- Nickname: Bondo
- Born: Slobodan Macura 26 April 1918 Zadar, Croatia, Austro-Hungary
- Died: 21 March 1943 (aged 24) Kalinovik, Independent State of Croatia
- Allegiance: Yugoslav Partisans
- Service years: 1941–1943
- Awards: People's Hero of Yugoslavia

= Slobodan Macura Bondo =

Yugoslav Partisan

Slobodan Macura (26 April 1918 – 21 March 1943), known as Bondo, was a Yugoslav Partisan and People's Hero of Yugoslavia of Croatian descent.

In 1951, Macura was awarded the title of People's Hero of Yugoslavia.

==Early life==
Slobodan Macura was born on 26 April 1918 in Zadar, Croatia (then Austria-Hungary. He studied forestry at the University of Belgrade where he joined the Communist Party of Yugoslavia.

==World War II==
After the German-led Axis invasion of Yugoslavia, Macura joined the Yugoslav Partisans in 1941. Soon after he returned to political work in northern Dalmatia.

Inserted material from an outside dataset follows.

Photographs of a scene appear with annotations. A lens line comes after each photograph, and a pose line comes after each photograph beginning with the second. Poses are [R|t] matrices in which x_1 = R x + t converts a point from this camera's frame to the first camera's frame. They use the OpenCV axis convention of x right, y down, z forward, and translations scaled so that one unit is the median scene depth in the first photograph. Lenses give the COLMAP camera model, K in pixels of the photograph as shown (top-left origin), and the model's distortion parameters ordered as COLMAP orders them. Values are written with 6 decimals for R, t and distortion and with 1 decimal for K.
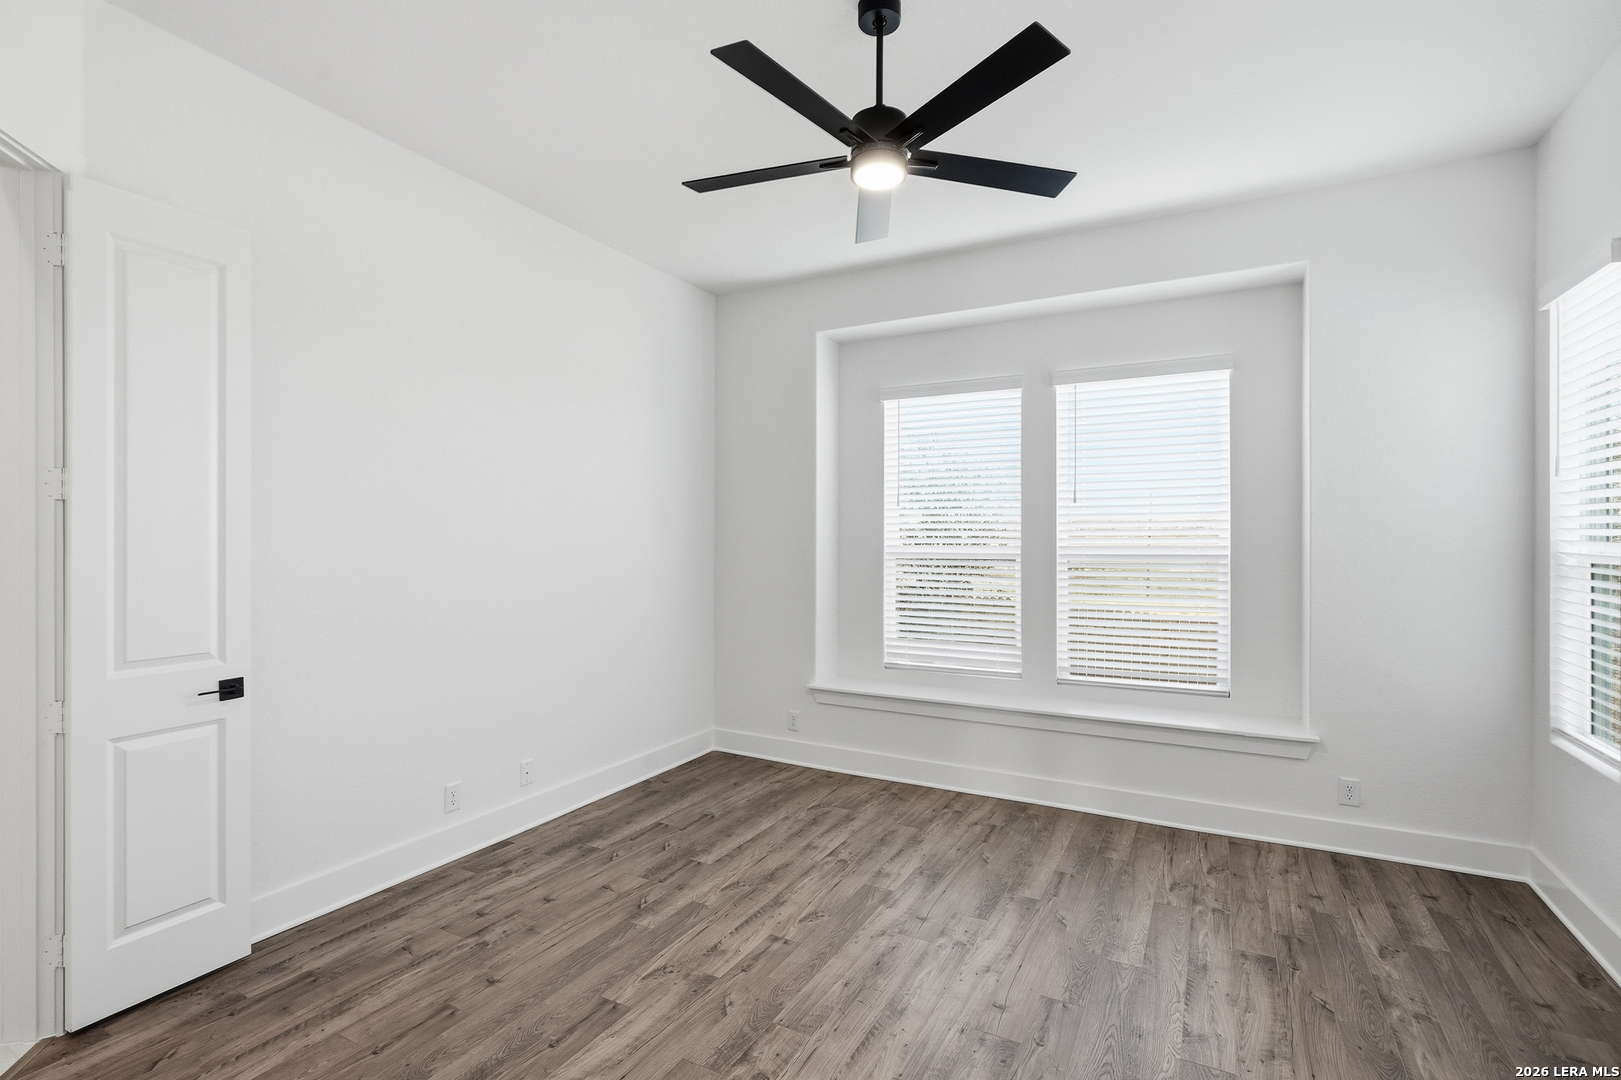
lens RADIAL K [[757.2, 0, 802.9], [0, 757.2, 539.2], [0, 0, 1]] dist [-0.013994, 0.006419]
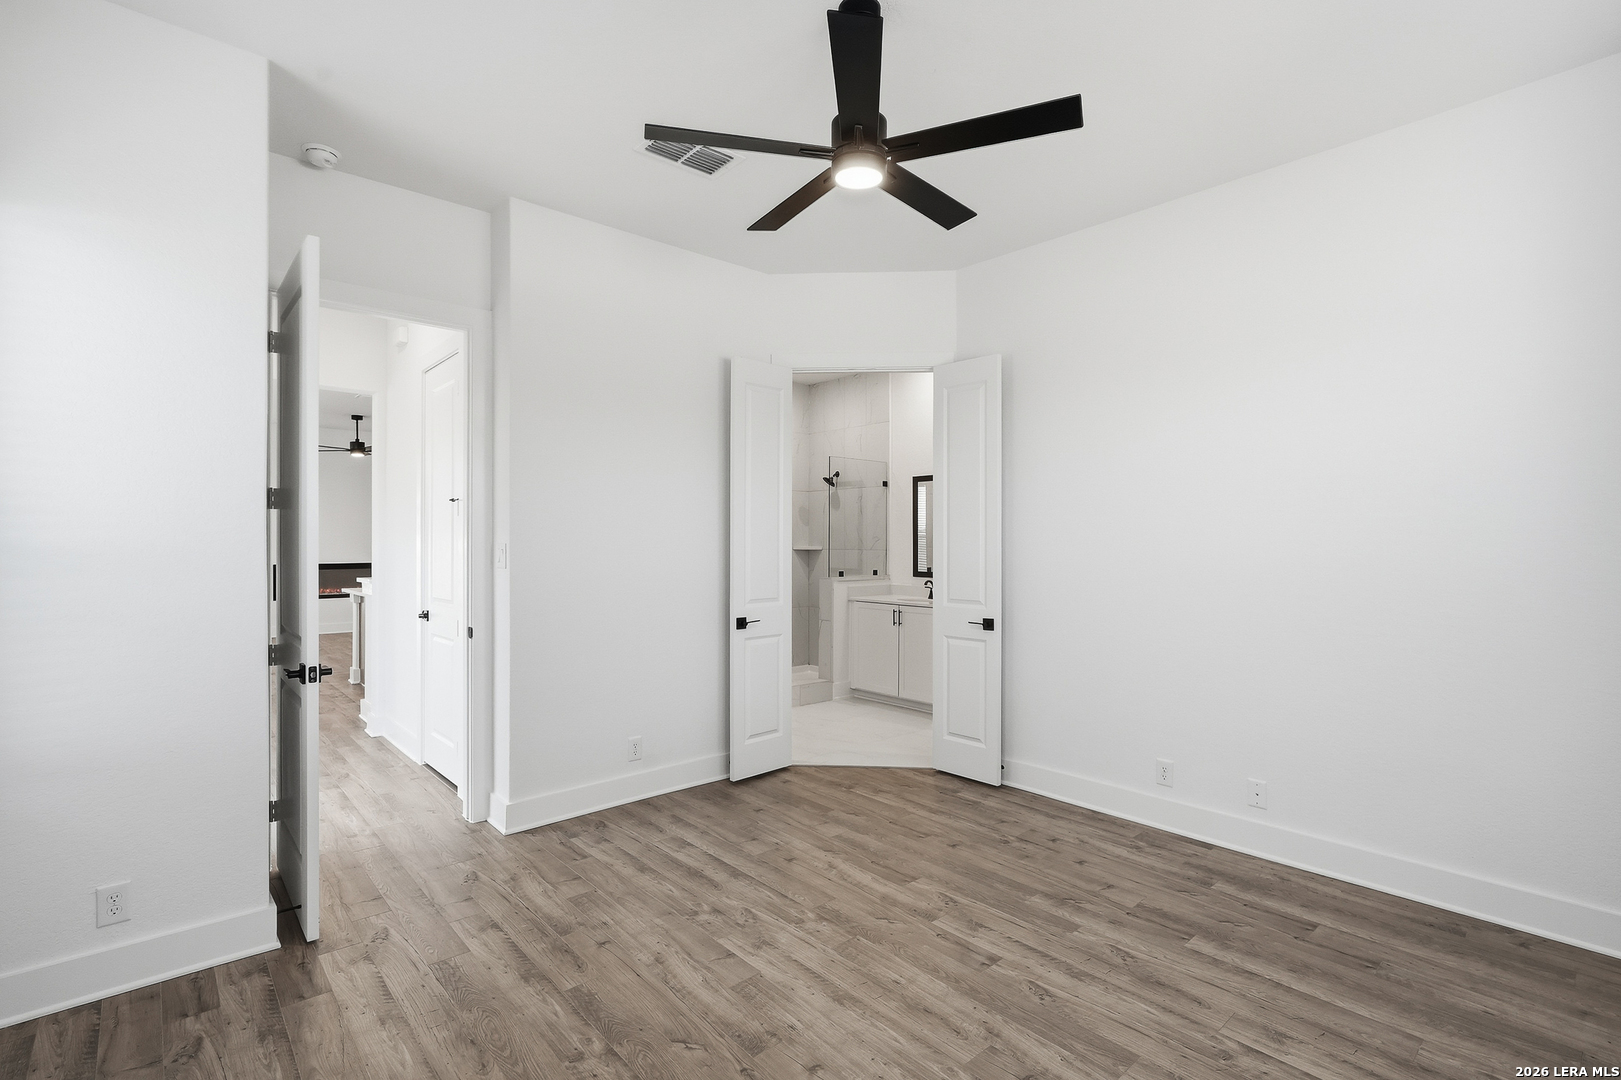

There, in May 1942, he became a party leader and deputy political commissar of the First North Dalmatian Battalion. In July 1942, Slobodan was appointed political commissar of the "Branko Vladušić" battalion, which joined the 2nd Dalmatian Brigade in 1942. He participated in the Battle of Neretva in 1943. He was wounded and killed in combat on 21 March 1943.

==Legacy==
He was posthumously proclaimed a People's Hero of Yugoslavia on 5 July 1951.